Bank of Handan Co Ltd
- Native name: 邯郸银行股份有限公司
- Industry: Financial Services
- Founded: 2007; 18 years ago
- Headquarters: Congtai District, Handan, Hebei, China
- Area served: Hebei Province
- Key people: Zheng Zhiying(郑志瑛)
- Revenue: CN¥ 3,532 billion (2022)
- Net income: CN¥ 1,519 billion (2022)
- Website: https://www.hdcb.cn/

= Bank of Handan =

Chinese state-owned regional commercial bank

Bank of Handan Co Ltd is a state-owned regional commercial bank based in Handan, Hebei, China. It focus on deposits, wealth management, micro loans, foreign exchange, internet banking, and trade finance services. The bank also offer services to institutional and international customers.

== History ==
In 1984, the first urban credit cooperative in Handan was established. In 1994, the Handan Urban Credit Cooperative was established and in October 1996 it officially opened. In March 2002, according to the requirements of the financial system reform of the State Council, on the basis of the original 15 urban credit cooperatives in urban areas, it was restructured and reorganized into a single-legal entity joint-stock urban credit cooperative.

On October 30, 2007, China Banking Regulatory Commission approved the establishment of Handan City Commercial Bank based on the restructured cooperative. On June 10, 2008, the Hebei Banking Regulatory Bureau approved the opening of Handan Commercial Bank Co., Ltd and on July 10, 2008 it was officially listed. On November 26, 2010, the China Banking Regulatory Commission approved the renaming of Handan City Commercial Bank as Bank of Handan Co Ltd.
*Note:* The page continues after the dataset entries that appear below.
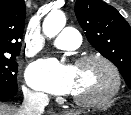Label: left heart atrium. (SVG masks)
<instances>
[{
    "mask_svg": "<svg viewBox=\"0 0 131 115\" xmlns=\"http://www.w3.org/2000/svg\"><path fill=\"white\" fill-rule=\"evenodd\" d=\"M27 81L52 94H69L75 86V67L62 66L54 59L40 60L28 68Z\"/></svg>",
    "mask_w": 131,
    "mask_h": 115,
    "instance_id": "left-heart-atrium-1",
    "label": "left heart atrium"
}]
</instances>
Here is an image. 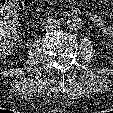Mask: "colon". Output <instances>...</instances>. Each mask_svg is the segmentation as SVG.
<instances>
[{
    "label": "colon",
    "mask_w": 113,
    "mask_h": 113,
    "mask_svg": "<svg viewBox=\"0 0 113 113\" xmlns=\"http://www.w3.org/2000/svg\"><path fill=\"white\" fill-rule=\"evenodd\" d=\"M30 1L0 0V56L5 55L9 51L14 39V29L12 24L7 21L8 16L12 19L15 18L20 9V5Z\"/></svg>",
    "instance_id": "1"
}]
</instances>
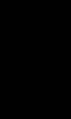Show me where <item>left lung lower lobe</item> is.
Listing matches in <instances>:
<instances>
[{
    "mask_svg": "<svg viewBox=\"0 0 71 119\" xmlns=\"http://www.w3.org/2000/svg\"><path fill=\"white\" fill-rule=\"evenodd\" d=\"M54 81L57 84L64 85L66 87L69 86L68 74L66 72H64V71Z\"/></svg>",
    "mask_w": 71,
    "mask_h": 119,
    "instance_id": "1",
    "label": "left lung lower lobe"
}]
</instances>
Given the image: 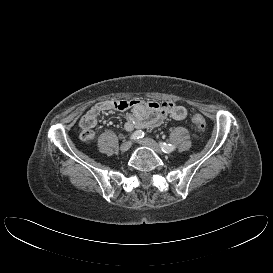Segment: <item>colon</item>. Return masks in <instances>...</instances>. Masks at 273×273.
I'll return each mask as SVG.
<instances>
[{"label":"colon","mask_w":273,"mask_h":273,"mask_svg":"<svg viewBox=\"0 0 273 273\" xmlns=\"http://www.w3.org/2000/svg\"><path fill=\"white\" fill-rule=\"evenodd\" d=\"M191 120L199 130L203 131L206 128V120L201 114L194 113Z\"/></svg>","instance_id":"obj_1"}]
</instances>
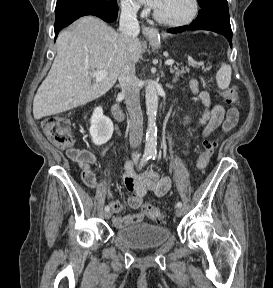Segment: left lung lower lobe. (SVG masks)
Masks as SVG:
<instances>
[{"label":"left lung lower lobe","mask_w":273,"mask_h":288,"mask_svg":"<svg viewBox=\"0 0 273 288\" xmlns=\"http://www.w3.org/2000/svg\"><path fill=\"white\" fill-rule=\"evenodd\" d=\"M210 30L222 34L232 47V30L228 11V3H219L199 10L197 18L189 25L171 28L170 33L183 32L185 30Z\"/></svg>","instance_id":"1"}]
</instances>
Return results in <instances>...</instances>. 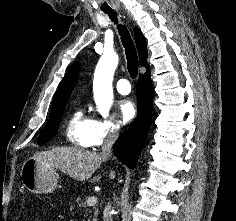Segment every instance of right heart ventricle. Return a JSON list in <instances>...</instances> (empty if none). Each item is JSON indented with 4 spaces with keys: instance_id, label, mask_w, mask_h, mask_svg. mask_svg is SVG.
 <instances>
[{
    "instance_id": "1",
    "label": "right heart ventricle",
    "mask_w": 236,
    "mask_h": 221,
    "mask_svg": "<svg viewBox=\"0 0 236 221\" xmlns=\"http://www.w3.org/2000/svg\"><path fill=\"white\" fill-rule=\"evenodd\" d=\"M92 119L83 108H77L67 123L66 136L74 145L82 148L89 147V134Z\"/></svg>"
}]
</instances>
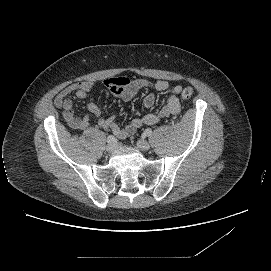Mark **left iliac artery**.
I'll return each instance as SVG.
<instances>
[{
    "mask_svg": "<svg viewBox=\"0 0 271 271\" xmlns=\"http://www.w3.org/2000/svg\"><path fill=\"white\" fill-rule=\"evenodd\" d=\"M152 134V130L150 128H147L145 131H144V135L145 136H150Z\"/></svg>",
    "mask_w": 271,
    "mask_h": 271,
    "instance_id": "left-iliac-artery-1",
    "label": "left iliac artery"
}]
</instances>
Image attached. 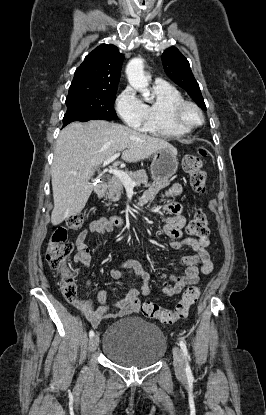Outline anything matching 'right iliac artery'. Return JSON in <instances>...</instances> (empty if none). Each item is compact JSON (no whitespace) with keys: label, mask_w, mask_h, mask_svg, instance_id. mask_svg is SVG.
I'll list each match as a JSON object with an SVG mask.
<instances>
[{"label":"right iliac artery","mask_w":266,"mask_h":415,"mask_svg":"<svg viewBox=\"0 0 266 415\" xmlns=\"http://www.w3.org/2000/svg\"><path fill=\"white\" fill-rule=\"evenodd\" d=\"M89 336H90V337H93V336H94V331H93V330H90V332H89Z\"/></svg>","instance_id":"obj_1"}]
</instances>
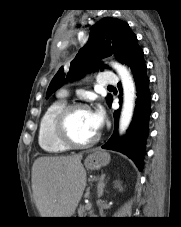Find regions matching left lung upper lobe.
Instances as JSON below:
<instances>
[{
	"instance_id": "1",
	"label": "left lung upper lobe",
	"mask_w": 181,
	"mask_h": 227,
	"mask_svg": "<svg viewBox=\"0 0 181 227\" xmlns=\"http://www.w3.org/2000/svg\"><path fill=\"white\" fill-rule=\"evenodd\" d=\"M137 44V37L126 22L112 17L103 18L93 25L87 44L79 50L69 71L65 72L61 67L54 76L46 98L68 80L80 78L98 68H105L106 65L100 62L105 57L114 55L118 61L125 63L131 49ZM107 100L109 104L112 96L108 95Z\"/></svg>"
}]
</instances>
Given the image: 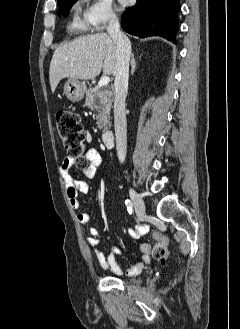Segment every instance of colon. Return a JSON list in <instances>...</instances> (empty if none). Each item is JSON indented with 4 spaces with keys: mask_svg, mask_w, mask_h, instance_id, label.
<instances>
[{
    "mask_svg": "<svg viewBox=\"0 0 240 329\" xmlns=\"http://www.w3.org/2000/svg\"><path fill=\"white\" fill-rule=\"evenodd\" d=\"M56 121L64 149L69 157L74 159L78 165L83 166L86 162L85 134L80 116L70 110L60 109L57 111ZM153 237L157 241L153 255L157 260L163 261L168 256V239L159 231H155Z\"/></svg>",
    "mask_w": 240,
    "mask_h": 329,
    "instance_id": "colon-1",
    "label": "colon"
}]
</instances>
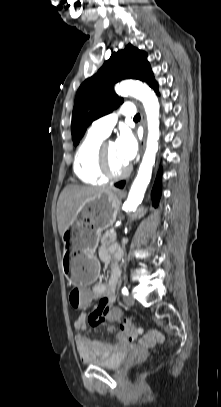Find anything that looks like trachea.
<instances>
[{
  "label": "trachea",
  "mask_w": 221,
  "mask_h": 407,
  "mask_svg": "<svg viewBox=\"0 0 221 407\" xmlns=\"http://www.w3.org/2000/svg\"><path fill=\"white\" fill-rule=\"evenodd\" d=\"M139 119H140V115L136 114L135 117H134V120H139Z\"/></svg>",
  "instance_id": "3493384b"
}]
</instances>
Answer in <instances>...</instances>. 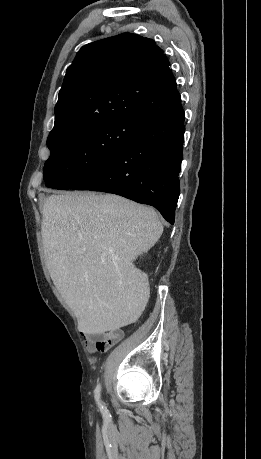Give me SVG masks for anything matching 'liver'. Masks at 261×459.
<instances>
[{
  "label": "liver",
  "mask_w": 261,
  "mask_h": 459,
  "mask_svg": "<svg viewBox=\"0 0 261 459\" xmlns=\"http://www.w3.org/2000/svg\"><path fill=\"white\" fill-rule=\"evenodd\" d=\"M154 209L114 194L45 199L42 242L50 276L86 334L128 324L145 275L133 261L159 240Z\"/></svg>",
  "instance_id": "obj_1"
}]
</instances>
On December 28, 2010, Shijiazhuang Branch of Bank of Handan officially opened. At the end of June 2018, there were 32 business outlets, the balance of deposits was CN¥ 16.2 billion, and the balance of full-caliber loans was CN¥ 7.7 billion. On December 30, 2016, Baoding Branch opened; on April 22, 2018, Xingtai Branch opened.

== Controversies ==
In 2022, the Bank of Handan was reported that it was involved in a fraud case related to Lihe Jimin, with the amount involved exceeding CN¥ 210 million.

== Award ==
In 2018, Bank of Handan ranked 662 in Top 1000 World Banks ranking released by magazine The Banker.